Tetapi dalam kajian fiqih juga dikenal langkah pengamanan sebagai bagian dari kehati-hatian dan menjamin fajar shadiq memang sudah benar-benar terbit. Langkah pengamanan yang rasional adalah dengan menambahkan 1º lebih tinggi dibanding angka negatif 21º. Maka tinggi matahari negatif 20º adalah lebih tepat dan menjadi bagian dari kehati-hatian.

 

Sehingga dapat disimpulkan kriteria awal waktu Shubuh dengan nilai tinggi Matahari negatif 20º tetap digunakan. Sebab memiliki landasan ilmu fiqih dan ilmu falak yang kuat. Dari sisi ilmu fiqih, kriteria tersebut sesuai dengan tuntunan Rasulullah SAW, para sahabat, para tabi’in, para tabi’it tabi’in, para shalafus shalih dan para auliya. Terbitnya fajar shadiq merupakan penentu awal waktu Shubuh dalam pendapat jumhur ulama. Identitas fajar shadiq adalah sebagai cahaya putih kecil (samar) di ufuk timur yang menyebar secara horizontal terhadap ufuk. Turunan definisi tersebut di sisi ilmu falak dengan berdasarkan pada pengamatan terkini di Indonesia menyimpulkan fajar shadiq terbit pada tinggi Matahari negatif 20º.

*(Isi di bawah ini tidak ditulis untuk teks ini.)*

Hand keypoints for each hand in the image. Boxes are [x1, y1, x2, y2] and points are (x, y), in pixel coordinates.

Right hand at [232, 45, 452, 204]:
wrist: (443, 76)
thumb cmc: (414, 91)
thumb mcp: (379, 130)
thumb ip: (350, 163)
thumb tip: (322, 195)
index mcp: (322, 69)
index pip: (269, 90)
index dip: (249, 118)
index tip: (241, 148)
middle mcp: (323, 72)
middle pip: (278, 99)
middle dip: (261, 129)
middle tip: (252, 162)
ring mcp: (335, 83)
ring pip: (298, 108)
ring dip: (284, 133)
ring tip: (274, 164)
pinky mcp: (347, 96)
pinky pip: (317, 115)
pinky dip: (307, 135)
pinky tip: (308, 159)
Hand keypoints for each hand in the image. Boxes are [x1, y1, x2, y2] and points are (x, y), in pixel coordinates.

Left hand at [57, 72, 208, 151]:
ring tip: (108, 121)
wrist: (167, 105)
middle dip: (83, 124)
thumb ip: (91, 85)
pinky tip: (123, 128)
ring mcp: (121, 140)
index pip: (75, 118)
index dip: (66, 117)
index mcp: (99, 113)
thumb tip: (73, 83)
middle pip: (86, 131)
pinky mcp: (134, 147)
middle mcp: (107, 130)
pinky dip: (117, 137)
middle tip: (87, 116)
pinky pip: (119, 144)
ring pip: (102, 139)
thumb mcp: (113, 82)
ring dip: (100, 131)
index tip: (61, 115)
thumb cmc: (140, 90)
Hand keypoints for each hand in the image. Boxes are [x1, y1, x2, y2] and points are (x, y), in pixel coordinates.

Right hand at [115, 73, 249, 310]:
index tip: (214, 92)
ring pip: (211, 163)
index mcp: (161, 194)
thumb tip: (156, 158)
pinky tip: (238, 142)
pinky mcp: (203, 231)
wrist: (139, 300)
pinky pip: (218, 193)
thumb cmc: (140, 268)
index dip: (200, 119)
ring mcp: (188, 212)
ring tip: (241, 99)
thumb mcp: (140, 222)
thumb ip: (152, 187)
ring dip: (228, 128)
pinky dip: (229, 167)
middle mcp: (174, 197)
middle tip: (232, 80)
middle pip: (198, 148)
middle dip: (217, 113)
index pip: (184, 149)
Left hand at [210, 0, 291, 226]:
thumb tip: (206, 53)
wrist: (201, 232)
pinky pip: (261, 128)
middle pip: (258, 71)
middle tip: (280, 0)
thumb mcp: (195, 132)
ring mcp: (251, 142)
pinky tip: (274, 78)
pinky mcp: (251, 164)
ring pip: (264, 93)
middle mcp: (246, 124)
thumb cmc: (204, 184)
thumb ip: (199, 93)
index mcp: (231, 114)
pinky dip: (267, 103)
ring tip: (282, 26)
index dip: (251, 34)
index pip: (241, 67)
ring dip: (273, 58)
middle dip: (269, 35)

Syaikh al–Dimyathy dalam Hasyiyah ’Ianah at-Thalibin juz 1 shaf 115 menyebutkan salah satu pedoman keabsahan suatu ibadah adalah keyakinan pada diri yang melaksanakan ibadah dan ibadah tersebut benar-benar dilaksanakan tepat pada waktunya. Diperlukan data pengamatan fajar yang ideal dari lokasi yang ideal pula untuk semakin menguatkan keyakinan tersebut dalam penentuan awal waktu Shubuh.


Dengan demikian kriteria awal waktu Shubuh di Indonesia berdasarkan tinggi Matahari negatif 20º memiliki landasan ilmiah yang kuat karena didukung data hasil pengamatan. Data-data tersebut dapat dipertanggungjawabkan secara ilmiah karena diperoleh dari pengamatan dengan beragam instrumen dan nilainya berulang-ulang dijumpai dalam waktu dan tempat yang berbeda-beda.


Sehingga kriteria awal waktu Shubuh di Indonesia tetap dapat merujuk ke kriteria yang dipedomani Pemerintah Indonesia, dalam hal ini Kementerian Agama RI. Dengan demikian Umat Islam di Indonesia dapat tetap menjalankan ibadah Shubuh dan puasanya dengan lebih tenang dan nyaman. Warga Nahdlatul Ulama juga tetap dapat menggunakan jadwal shalat dan jadwal imsakiyah Ramadhan yang disusun oleh Lembaga Falakiyah Nahdlatul Ulama. Karena menggunakan kriteria awal waktu Shubuh yang sama.


Mengutip pernyataan Hendro Setyanto, M.Si. Astronom & Wakil Ketua Lembaga Falakiyah PBNU) menyebutkan: “Mengamati fajar shadiq tanpa mengelaborasi seluas mungkin ibarat orang buta menganalisa gajah. Hendaknya kita perlu menganalisa dengan seksama dari semua aspek yang terkait dengan kemunculan fajar shadiq. Tak terkecuali fajar kadzib. Hadist Nabi SAW secara tidak langsung mengindikasikan perlunya mengenali kemunculan fajar kadzib.”. Wallahua’lam.